‘The greatest tragedy of the church and of our people I see, at this moment in time, lies in the fact that in the powerful popular movement a purified, glowing, national feeling is linked up with a new paganism, whose unmasking and attacking is more difficult than with free-thinking religion, not only on emotional grounds, but because it goes around in Christian clothing’. So penned Dietrich Bonhoeffer in 1931 during his first trip to North America, and published in No Rusty Swords (p. 69). This temptation, so powerfully resisted in Bonhoeffer’s own person, is also identified by Joe Jones in his exciting book On Being the Church of Jesus Christ in Tumultuous Times (reviewed here). In the Introduction, Jones recalls how throughout the church’s life there has been a ‘constant temptation to Christians to regard their national cultural identity as more basic than their Christian identity’ (p. xxi). This too is my concern, a concern nicely echoed in Ben Myers’ recent post on Anzac Day and the god of war, a subject which I too posted on last year under the name Aliens in the Church: A Reflection on ANZAC Day, National Flags and the Church as an Alternative Society. This shared concern seeks to speak into the confusion about the most basic self-understanding of the people of God, about our identity in the world and about which ‘mythology’ we choose to have our minds and lives most shaped by.

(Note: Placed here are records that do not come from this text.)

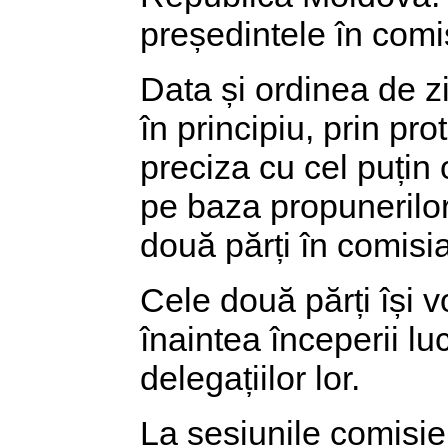
președintele în comis
Data și ordinea de zi
în principiu, prin pro
preciza cu cel puțin 
pe baza propunerilor
două părți în comisi
Cele două părți își v
înaintea începerii lu
delegațiilor lor.
La sesiunile comisiei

Jones rightly, to my mind, contends that one symptom of the disarray in the church today is that most of us are more decisively formed and informed by our national identity than by our identity as disciples of an-other kingdom.

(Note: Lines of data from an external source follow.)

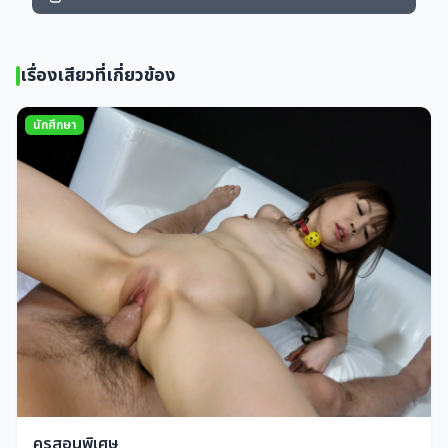
เรื่องเสียวที่เกี่ยวข้อง
นักศึกษา
ครูสอนพิเศษ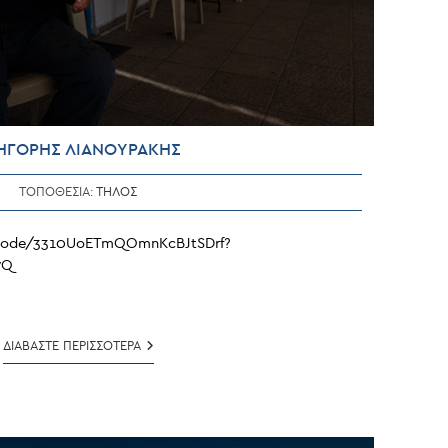
ΗΓΟΡΗΣ ΛΙΑΝΟΥΡΑΚΗΣ
ΤΟΠΟΘΕΣΙΑ:
ΤΗΛΟΣ
pisode/3310UoETmQOmnKcBJtSDrf?
7Q
ΓΡΗΓΟΡΗΣ
ΔΙΑΒΑΣΤΕ ΠΕΡΙΣΣΟΤΕΡΑ
ΛΙΑΝΟΥΡΑΚΗΣ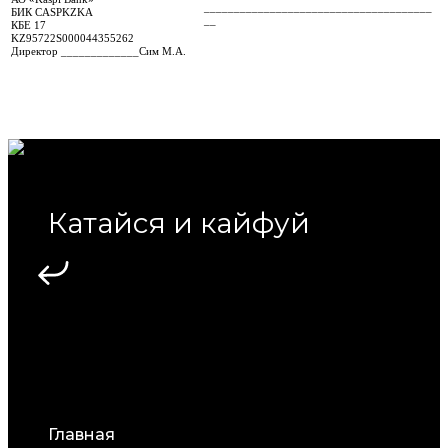
______________________________________
БИК
CASPKZKA
__
КБЕ 17
KZ95722S000044355262
Директор _____________Сим М.А.
Катайся и кайфуй
Меню
Главная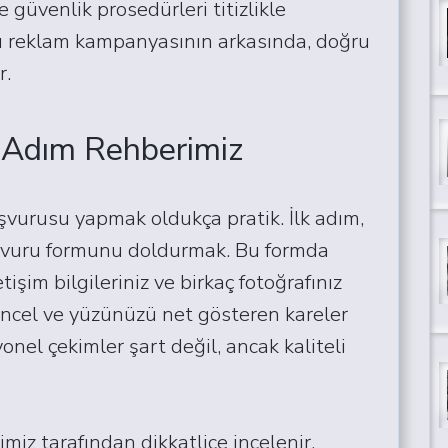
e güvenlik prosedürleri titizlikle
lı reklam kampanyasının arkasında, doğru
r.
 Adım Rehberimiz
vurusu yapmak oldukça pratik. İlk adım,
şvuru formunu doldurmak. Bu formda
etişim bilgileriniz ve birkaç fotoğrafınız
güncel ve yüzünüzü net gösteren kareler
nel çekimler şart değil, ancak kaliteli
miz tarafından dikkatlice incelenir.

Jones proposes that the decisive identity for the church is an identity grounded in affirming Jesus Christ as Lord and Saviour. Without some clarity about the priority among our various socially-conferred and socially-constructed identities, the church will, he contests, be utterly incapacitated to think pertinently about much at all, including issues about war and peace, and about its own unique identity, as well as its own theologically-determined political and economic life. He writes: ‘In the absence of a vigorous self-understanding grounded in the Gospel of Jesus Christ, the church devolves into being no more than a mirror image of the values – the discourses and practices – that shape the world in which it lives. Hence, being the church of Jesus Christ in tumultuous times at least involves understanding what it means simply in all times and places to be that community that is the Body of Christ in the world’. He continues: ‘This problem is most acute for the so-called ‘liberals’ and the so-called ‘conservatives’ among the church, for both seem determined to think about the war and terror simply according to the their liberal or conservative political dispositions. Completely lost in this is how to think and act, first and foremost, from the perspective of being a confessing and disciplined member of the Body of Christ in the world. Put another way: the discourses of the church should be the means by which Christians come to construe the world of the nation-states, with their internal and external politics, as the world over which Jesus Christ reigns’ (p. xxii).

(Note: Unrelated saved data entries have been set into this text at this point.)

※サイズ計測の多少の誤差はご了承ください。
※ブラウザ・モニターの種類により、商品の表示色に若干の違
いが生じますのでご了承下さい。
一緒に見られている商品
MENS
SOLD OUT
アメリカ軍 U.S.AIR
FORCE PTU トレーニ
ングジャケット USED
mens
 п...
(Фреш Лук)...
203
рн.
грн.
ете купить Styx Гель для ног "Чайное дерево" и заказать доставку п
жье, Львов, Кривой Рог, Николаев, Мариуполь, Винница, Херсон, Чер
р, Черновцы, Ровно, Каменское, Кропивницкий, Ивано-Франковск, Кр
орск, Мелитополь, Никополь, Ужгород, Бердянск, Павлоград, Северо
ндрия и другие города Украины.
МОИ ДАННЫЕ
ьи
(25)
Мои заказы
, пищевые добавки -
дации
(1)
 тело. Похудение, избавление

We ought to thank God for those ministers and churches who on this recent Anzac Day refused to baptise a pagan ‘mythology’ but instead embraced the opportunity to engage creatively, graciously and prophetically with the soul of the community around them, to identify points of contact with that wider community, to encourage public discourse about the deepest realities of human being, and to hold up a new imagining of human community grounded in Jesus alone. That next year’s ANZAC Day falls on Easter Monday, only helps – one hopes – to make that conversation even more arresting, the clash of ‘mythologies’ even more striking, and the choice before us even more stark.